Life has always been complicated, but the world has become one big, yellow light. We proceed with caution. One day chicken, the next day feathers. If we were a cartoon, discarded banana peels would cover the ground. We want explanations and villains where there might not be any.
We need Mighty Mouse. I remember his song, “Mr. Trouble never hangs around, when he hears this mighty sound, ‘Here I come to save the day!’ That means that Mighty Mouse is on the way!”
I watched a red-tailed hawk kiting into the wind. It was no check-kiting scheme. The wind allowed the raptor to hover while hunting. This hawk preys primarily on mammals.

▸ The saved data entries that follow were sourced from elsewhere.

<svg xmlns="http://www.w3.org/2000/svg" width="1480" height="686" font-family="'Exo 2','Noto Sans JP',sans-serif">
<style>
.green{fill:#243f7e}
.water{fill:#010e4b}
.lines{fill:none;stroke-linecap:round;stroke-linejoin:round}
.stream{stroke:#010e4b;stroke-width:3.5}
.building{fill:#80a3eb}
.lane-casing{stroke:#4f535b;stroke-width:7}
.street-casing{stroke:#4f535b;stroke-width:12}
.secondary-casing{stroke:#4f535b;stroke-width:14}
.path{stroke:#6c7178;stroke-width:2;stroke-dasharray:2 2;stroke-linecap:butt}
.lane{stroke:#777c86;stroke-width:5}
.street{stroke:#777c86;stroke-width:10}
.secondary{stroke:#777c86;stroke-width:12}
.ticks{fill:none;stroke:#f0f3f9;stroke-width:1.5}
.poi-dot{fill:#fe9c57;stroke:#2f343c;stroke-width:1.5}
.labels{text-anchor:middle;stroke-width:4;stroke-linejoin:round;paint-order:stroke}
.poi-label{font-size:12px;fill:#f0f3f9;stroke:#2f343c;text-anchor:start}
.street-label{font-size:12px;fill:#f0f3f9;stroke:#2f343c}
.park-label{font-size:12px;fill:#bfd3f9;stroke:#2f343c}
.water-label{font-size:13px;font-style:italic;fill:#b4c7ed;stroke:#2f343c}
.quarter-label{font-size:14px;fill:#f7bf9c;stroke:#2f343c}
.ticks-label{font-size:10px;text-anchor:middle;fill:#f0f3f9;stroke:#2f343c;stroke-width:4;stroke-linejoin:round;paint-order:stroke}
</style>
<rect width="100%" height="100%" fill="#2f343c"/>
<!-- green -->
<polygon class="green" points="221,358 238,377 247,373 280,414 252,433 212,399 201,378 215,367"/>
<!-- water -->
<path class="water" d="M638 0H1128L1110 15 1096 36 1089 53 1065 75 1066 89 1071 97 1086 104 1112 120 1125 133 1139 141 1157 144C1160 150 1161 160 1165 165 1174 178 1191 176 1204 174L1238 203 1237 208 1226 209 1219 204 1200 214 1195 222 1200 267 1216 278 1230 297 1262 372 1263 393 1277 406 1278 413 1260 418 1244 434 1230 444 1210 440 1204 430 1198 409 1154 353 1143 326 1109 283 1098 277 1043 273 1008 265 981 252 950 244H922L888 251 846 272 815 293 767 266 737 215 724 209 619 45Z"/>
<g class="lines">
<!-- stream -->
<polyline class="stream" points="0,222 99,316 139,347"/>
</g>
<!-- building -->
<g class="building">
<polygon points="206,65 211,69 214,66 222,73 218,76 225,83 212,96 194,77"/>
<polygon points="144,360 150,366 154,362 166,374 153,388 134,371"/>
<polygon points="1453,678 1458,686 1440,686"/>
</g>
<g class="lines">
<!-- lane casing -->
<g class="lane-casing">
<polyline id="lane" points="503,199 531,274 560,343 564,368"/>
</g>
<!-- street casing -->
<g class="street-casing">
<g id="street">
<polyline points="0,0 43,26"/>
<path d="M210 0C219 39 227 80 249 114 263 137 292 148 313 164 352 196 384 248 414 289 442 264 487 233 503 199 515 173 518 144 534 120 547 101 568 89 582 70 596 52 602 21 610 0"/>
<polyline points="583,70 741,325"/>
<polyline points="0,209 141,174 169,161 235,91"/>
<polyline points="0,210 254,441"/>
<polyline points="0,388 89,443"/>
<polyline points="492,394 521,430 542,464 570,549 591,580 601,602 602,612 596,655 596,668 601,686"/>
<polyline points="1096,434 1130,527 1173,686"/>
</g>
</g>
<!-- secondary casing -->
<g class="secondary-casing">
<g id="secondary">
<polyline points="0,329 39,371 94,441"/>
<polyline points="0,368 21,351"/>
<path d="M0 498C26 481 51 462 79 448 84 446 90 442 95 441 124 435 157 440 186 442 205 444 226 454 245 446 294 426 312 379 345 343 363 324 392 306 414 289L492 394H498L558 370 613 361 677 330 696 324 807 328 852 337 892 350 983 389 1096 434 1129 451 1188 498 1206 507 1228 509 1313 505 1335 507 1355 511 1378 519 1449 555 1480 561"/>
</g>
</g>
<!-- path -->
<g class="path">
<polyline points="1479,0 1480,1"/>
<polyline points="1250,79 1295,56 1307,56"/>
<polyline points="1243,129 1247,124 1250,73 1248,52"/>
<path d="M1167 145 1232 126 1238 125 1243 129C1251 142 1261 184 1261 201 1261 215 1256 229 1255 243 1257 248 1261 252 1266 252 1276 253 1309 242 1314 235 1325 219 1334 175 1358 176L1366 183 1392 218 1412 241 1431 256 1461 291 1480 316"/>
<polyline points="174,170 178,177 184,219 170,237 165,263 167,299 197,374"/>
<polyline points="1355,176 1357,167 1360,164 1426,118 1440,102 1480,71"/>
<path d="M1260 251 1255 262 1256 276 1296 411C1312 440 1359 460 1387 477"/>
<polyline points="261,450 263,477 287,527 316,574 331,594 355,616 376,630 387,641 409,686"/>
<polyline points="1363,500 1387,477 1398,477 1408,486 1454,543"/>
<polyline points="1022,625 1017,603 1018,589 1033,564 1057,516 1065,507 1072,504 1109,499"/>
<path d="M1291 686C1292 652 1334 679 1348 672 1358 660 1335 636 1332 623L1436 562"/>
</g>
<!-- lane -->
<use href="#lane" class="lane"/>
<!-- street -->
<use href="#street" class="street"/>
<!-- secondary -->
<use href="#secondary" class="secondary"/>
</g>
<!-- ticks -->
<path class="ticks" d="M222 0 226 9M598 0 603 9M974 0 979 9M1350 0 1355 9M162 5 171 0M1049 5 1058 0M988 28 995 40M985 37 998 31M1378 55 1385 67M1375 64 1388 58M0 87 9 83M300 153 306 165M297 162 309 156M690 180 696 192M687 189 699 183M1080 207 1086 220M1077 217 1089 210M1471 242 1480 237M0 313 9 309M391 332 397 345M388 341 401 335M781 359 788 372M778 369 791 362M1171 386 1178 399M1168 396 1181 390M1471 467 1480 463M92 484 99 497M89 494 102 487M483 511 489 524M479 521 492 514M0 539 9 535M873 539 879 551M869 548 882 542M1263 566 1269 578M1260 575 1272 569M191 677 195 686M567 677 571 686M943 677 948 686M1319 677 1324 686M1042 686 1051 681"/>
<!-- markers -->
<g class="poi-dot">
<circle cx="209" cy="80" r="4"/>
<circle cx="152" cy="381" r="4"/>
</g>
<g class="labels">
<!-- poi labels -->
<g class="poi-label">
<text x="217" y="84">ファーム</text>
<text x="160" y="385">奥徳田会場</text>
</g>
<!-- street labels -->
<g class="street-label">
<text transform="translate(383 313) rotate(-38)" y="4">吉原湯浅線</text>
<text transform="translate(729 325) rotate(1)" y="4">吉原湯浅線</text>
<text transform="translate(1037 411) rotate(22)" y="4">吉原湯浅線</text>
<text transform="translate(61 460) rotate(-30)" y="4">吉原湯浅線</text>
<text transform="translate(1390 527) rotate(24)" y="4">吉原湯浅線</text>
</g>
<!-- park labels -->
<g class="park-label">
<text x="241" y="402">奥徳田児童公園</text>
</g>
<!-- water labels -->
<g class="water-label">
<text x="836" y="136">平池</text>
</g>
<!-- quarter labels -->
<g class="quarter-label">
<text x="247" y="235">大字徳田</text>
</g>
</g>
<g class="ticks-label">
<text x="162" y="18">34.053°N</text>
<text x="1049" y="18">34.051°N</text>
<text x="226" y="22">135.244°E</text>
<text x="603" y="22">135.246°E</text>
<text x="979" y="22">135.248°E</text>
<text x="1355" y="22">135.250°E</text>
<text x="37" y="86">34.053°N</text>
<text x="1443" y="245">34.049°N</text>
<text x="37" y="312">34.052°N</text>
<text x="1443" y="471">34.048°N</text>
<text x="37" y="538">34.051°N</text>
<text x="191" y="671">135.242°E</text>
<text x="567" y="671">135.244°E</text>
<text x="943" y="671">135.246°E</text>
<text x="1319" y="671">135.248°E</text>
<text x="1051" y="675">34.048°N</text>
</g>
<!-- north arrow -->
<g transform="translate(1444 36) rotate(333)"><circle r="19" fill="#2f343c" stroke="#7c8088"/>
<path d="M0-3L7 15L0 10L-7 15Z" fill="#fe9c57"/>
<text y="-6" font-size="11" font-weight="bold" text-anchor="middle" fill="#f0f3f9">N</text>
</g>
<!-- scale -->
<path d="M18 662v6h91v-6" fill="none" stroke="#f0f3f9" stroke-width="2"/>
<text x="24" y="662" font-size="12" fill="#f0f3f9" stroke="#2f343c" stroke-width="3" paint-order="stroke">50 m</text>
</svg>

The yard birds come and go. They aren’t to be confused with the Yardbirds, a rock band, whose hits included “For Your Love” and “Heart Full of Soul.” Bird migrations carry magic and wonder in their feathers. Spring migrations are more colorful as birds wear breeding plumages. Fall migration has more birds because the young birds are included.

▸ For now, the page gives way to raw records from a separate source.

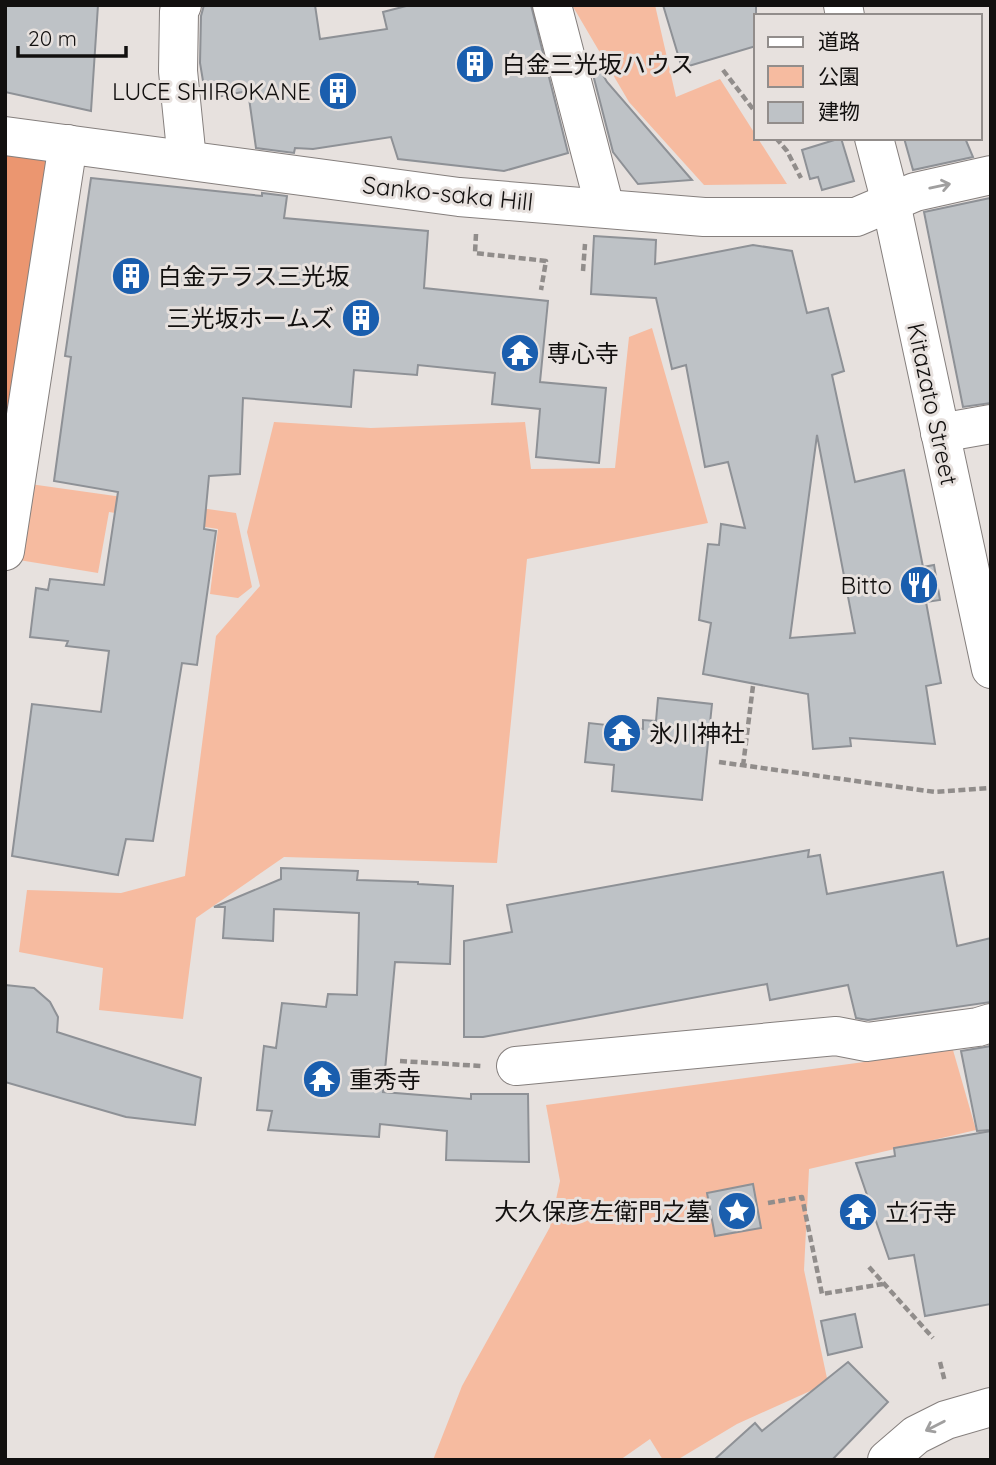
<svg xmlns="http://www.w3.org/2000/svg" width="996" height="1465" viewBox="0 0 996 1465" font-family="Quicksand,'Noto Sans JP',sans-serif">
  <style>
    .green { fill: #f6bba0 }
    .forest { fill: #eb9670 }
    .building { fill: #bec2c6; stroke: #8e9196; stroke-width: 2; fill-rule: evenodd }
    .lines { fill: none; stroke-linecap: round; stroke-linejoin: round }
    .minor-casing { stroke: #857f7d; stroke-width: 40 }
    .major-casing { stroke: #857f7d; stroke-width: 40 }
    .path { stroke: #918d8b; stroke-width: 4.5; stroke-dasharray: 7 3.5; stroke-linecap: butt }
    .minor { stroke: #fff; stroke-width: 38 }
    .major { stroke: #fff; stroke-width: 38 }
    .oneway { stroke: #a09f9f }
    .labels { text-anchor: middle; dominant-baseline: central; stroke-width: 6; stroke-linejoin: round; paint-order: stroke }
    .poi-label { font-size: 24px; fill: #12100f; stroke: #e7e1de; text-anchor: start }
    .street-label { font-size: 24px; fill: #12100f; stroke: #e7e1de }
  </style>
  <rect width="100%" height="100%" fill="#e7e1de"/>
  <g class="green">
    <path d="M572,5H655L676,97L720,79L787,184L704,185L629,102Z"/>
    <path d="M652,328L708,523L527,559L497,863L284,857L196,918L183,1019L99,1010L103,968L19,952L27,890L121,893L185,876L216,636L260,586L247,532L274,422L371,428L525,422L531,469L615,468L629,337Z"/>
    <path d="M30,484L236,513L252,587L238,598L210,594L218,529L109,512L98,573L19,560Z"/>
    <path d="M953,1050L976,1130L809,1169L804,1270L828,1383L737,1424L677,1460H663L650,1439L620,1460H433L462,1386L550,1227L560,1181L546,1105Z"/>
  </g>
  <path class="forest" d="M5,154L54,160L5,487Z"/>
  <g class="building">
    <path d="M5,5H98L91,111L5,92Z"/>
    <path d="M204,5H315L320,39L387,29L383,12L410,5H531L568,153L504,171L398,159L391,137L313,149L295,148L294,153L256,148L248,91L206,99L200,63L201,16Z"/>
    <path d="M663,5H756V46L682,68Z"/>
    <path d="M589,59H594L607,82L692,180L638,184L613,152Z"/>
    <path d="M841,138L854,181L822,190L818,177L810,179L802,150Z"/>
    <path d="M904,138H965L973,157L913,170Z"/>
    <path d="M91,178L262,196V193L287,196L284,218L428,231L424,288L548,301L540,382L606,388L599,463L536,457L540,409L492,404L495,373L418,365L417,375L354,370L351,407L243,398L240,474L209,476L204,529L216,531L197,665L182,663L153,841L126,839L118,875L12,856L32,704L101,712L109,651L66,646L68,641L30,637L36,588L48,590L50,579L104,585L118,492L54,481L71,357L65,356Z"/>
    <path d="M990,198L991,403L963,407L924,212Z"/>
    <path d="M594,236L656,240L655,264L753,245L792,251L807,313L828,308L844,371L832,375L855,482L904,470L923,567L934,565L940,600L926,602L941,683L926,686L935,744L850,738L851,746L813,749L808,694L703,674L711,623L699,620L708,544L719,545L721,524L745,528L728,462L705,467L686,365L672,369L656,298L591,294ZM817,435L855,633L790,638Z"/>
    <path d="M658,698L712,704L702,800L612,791L614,765L585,762L589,723L643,729V720L656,721Z"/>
    <path d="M809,850L808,857L820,855L827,894L943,872L957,946L991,938V1002L868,1020L856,1018L848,985L770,1000L767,984L483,1037H464V941L512,932L507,905Z"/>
    <path d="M281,868L358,871L357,880L418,882V884L453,886L450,964L395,962L383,1092L471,1099V1094H528L529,1162L446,1160L447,1131L380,1124L379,1137L268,1130L272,1111L257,1110L264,1046L276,1048L282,1003L326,1007L328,994L357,995L359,913L274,909L273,941L223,938L225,907H214L281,879Z"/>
    <path d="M5,985L34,988L50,1002L58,1017L57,1032L201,1078L195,1125L126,1117L5,1082Z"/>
    <path d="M991,1046V1130L977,1131L961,1051Z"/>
    <path d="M991,1131V1304L925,1316L914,1255L889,1259L856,1163L895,1156L894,1148Z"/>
    <path d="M753,1184L761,1228L715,1236L707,1193Z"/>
    <path d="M855,1314L862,1347L828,1355L821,1321Z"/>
    <path d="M848,1362L888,1402L832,1460H714L755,1423L762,1431Z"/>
  </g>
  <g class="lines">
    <g class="minor-casing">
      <g id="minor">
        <path d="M182,5L179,11L178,71L187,160"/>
        <path d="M552,5L605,208"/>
        <path d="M5,136L459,197L704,217H856L915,192L991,175"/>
        <path d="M940,433L991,424"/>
        <path d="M5,551L68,144"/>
        <path d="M516,1066L836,1036L867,1042L978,1027L991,1023"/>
        <path d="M887,1460L916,1435L946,1420L991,1407"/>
      </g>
    </g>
    <g class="major-casing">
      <g id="major">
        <path d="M843,5L845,16"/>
        <path d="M874,138L891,203L991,669"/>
      </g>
    </g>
    <g class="path">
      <path d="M723,70L756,113"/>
      <path d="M776,138L787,151L801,178"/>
      <path d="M476,234L475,253L546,261L541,290"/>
      <path d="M583,271L585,244"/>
      <path d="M719,762L935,792L991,788"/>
      <path d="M743,766L753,686"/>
      <path d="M400,1061L481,1066"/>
      <path d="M768,1203L802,1197L822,1294L883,1284"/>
      <path d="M869,1267L933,1338"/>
      <path d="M940,1362L945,1382"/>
    </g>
    <use href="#minor" class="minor"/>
    <use href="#major" class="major"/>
  </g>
  <defs><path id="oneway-shaft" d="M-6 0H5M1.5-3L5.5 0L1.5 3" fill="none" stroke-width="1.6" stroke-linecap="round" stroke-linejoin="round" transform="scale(1.75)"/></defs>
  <g class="oneway">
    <use href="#oneway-shaft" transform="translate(940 186) rotate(-12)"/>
    <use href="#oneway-shaft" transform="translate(935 1426) rotate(153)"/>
  </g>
  <defs>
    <g id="building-disc" transform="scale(2.0125)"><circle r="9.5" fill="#1a5eae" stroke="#e7e1de"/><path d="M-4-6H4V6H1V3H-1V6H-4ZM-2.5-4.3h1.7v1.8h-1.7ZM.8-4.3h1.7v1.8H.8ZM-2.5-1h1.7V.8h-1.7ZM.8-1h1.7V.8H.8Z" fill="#fff"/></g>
    <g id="temple-disc" transform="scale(2.0125)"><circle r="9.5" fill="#1a5eae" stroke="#e7e1de"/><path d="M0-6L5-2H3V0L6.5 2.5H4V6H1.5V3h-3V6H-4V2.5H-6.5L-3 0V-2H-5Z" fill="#fff"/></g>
    <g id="restaurant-disc" transform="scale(2.0125)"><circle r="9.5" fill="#1a5eae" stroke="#e7e1de"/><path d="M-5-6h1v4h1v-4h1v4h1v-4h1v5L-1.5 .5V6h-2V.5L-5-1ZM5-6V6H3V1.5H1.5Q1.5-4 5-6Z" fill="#fff"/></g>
    <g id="sight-disc" transform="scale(2.0125)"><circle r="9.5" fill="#1a5eae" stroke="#e7e1de"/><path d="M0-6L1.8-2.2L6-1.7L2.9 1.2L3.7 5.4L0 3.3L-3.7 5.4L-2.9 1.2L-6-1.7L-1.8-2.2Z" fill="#fff"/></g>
  </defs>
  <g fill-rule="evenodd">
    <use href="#building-disc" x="475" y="64"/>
    <use href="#building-disc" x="338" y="91"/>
    <use href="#building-disc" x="131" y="276"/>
    <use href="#building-disc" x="361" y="318"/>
    <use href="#temple-disc" x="520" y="353"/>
    <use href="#restaurant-disc" x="919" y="585"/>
    <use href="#temple-disc" x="622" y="733"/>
    <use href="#temple-disc" x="322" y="1079"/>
    <use href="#sight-disc" x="737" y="1211"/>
    <use href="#temple-disc" x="858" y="1212"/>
  </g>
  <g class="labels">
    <g class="poi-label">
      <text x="502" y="64">白金三光坂ハウス</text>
      <text x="311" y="91" text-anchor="end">LUCE SHIROKANE</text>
      <text x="158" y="276">白金テラス三光坂</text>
      <text x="334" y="318" text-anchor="end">三光坂ホームズ</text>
      <text x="547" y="353">専心寺</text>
      <text x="892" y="585" text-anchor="end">Bitto</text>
      <text x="649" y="733">氷川神社</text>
      <text x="349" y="1079">重秀寺</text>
      <text x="710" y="1211" text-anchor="end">大久保彦左衛門之墓</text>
      <text x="885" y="1212">立行寺</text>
    </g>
    <g class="street-label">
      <text transform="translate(448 193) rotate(6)">Sanko-saka Hill</text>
      <text transform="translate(933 404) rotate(78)">Kitazato Street</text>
    </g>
  </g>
  <rect width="996" height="1465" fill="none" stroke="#12100f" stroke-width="14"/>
  <rect x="754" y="14" width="228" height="126" fill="#e7e1de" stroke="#928d8b" stroke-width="2"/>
  <rect x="768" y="37" width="35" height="10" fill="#ffffff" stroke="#928d8b" stroke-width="2"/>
  <text x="818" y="49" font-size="21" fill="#12100f">道路</text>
  <rect x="768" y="66" width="35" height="21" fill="#f6bba0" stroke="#928d8b" stroke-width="2"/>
  <text x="818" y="84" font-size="21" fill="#12100f">公園</text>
  <rect x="768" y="102" width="35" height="21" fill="#bec2c6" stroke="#928d8b" stroke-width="2"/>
  <text x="818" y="119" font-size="21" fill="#12100f">建物</text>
  <path d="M18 46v10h108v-10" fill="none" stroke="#12100f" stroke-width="3.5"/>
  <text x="28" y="46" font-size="21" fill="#12100f" stroke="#e7e1de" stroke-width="5" paint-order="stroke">20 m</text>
</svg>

The world is in technicolor and most birds are breath-stopping beauties, but the loveliness of some of the warblers makes for feathered jewels. I recall being a boy toiling the farm fields on a tractor without a cab one spring day. The weather had been good and bad. A little rain, some wind and then sun. I brought the tractor to a stop at the edge of a woods. I grabbed my poor man’s lunch pail (a bread wrapper) and climbed onto a low hanging branch of a lofty tree to enjoy a couple of bologna and Velveeta cheese sandwiches and a like number of sugar cookies. As I munched away, the world chirped. I looked up to see branches covered in American redstarts drooping wings and fanning tails to flush insect prey from vegetation. The males flashed orange and black, while the females, nicknamed yellowstarts, showed yellow and gray. The large number of dancing warblers made me say “Wow” more than once. Their presence made for wonderful dinner entertainment. I watched the warblers for exactly too long when I should have been working. When I resumed my labors, I wished the tractor had offered musical theater starring warblers.
Time is fleeting. It seems as if the juncos had just arrived and now, they’ve left. I’ll miss the lovely, little birds. Dark-eyed juncos nest in northeastern and north central Minnesota.